_What the exercise asks_.
Restate every record exactly as it is written, while omitting the pictures it holds.

_Data_.

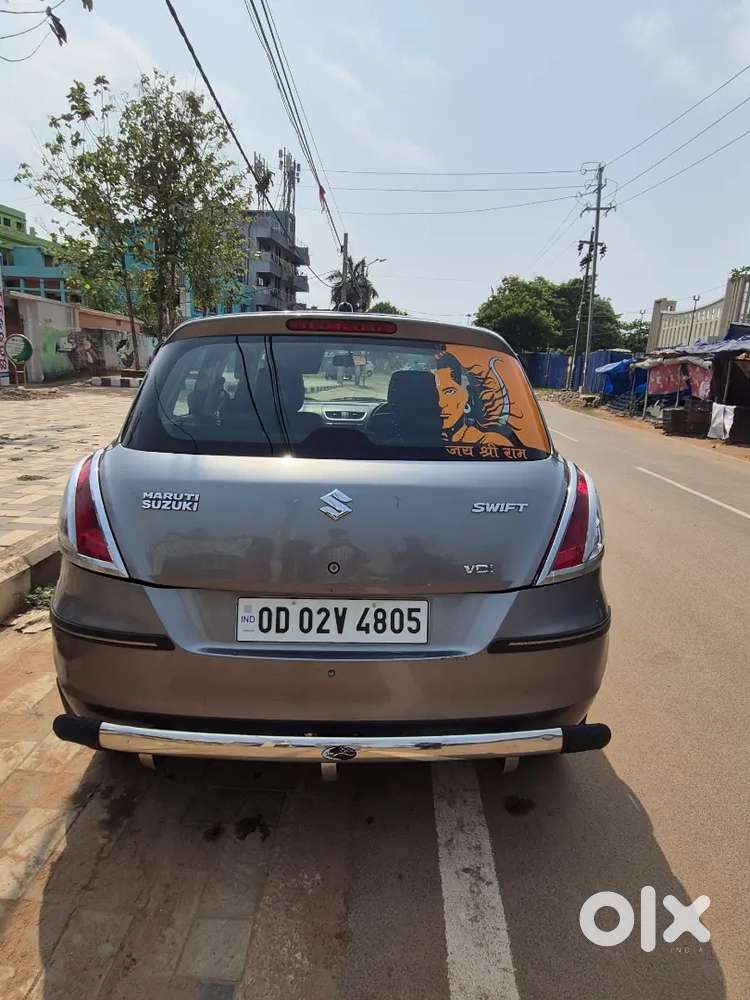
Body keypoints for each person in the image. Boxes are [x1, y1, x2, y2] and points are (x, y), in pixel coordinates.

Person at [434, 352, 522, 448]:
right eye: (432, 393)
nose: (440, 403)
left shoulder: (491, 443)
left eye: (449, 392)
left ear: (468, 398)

_Exercise answer_.
Body keypoints for each person in the image. Boxes are [x1, y1, x2, y2] and points are (x, y), in pixel coordinates.

Person at [434, 352, 522, 448]:
right eye: (432, 393)
nose: (440, 403)
left shoulder: (491, 443)
left eye: (449, 392)
left ear: (468, 398)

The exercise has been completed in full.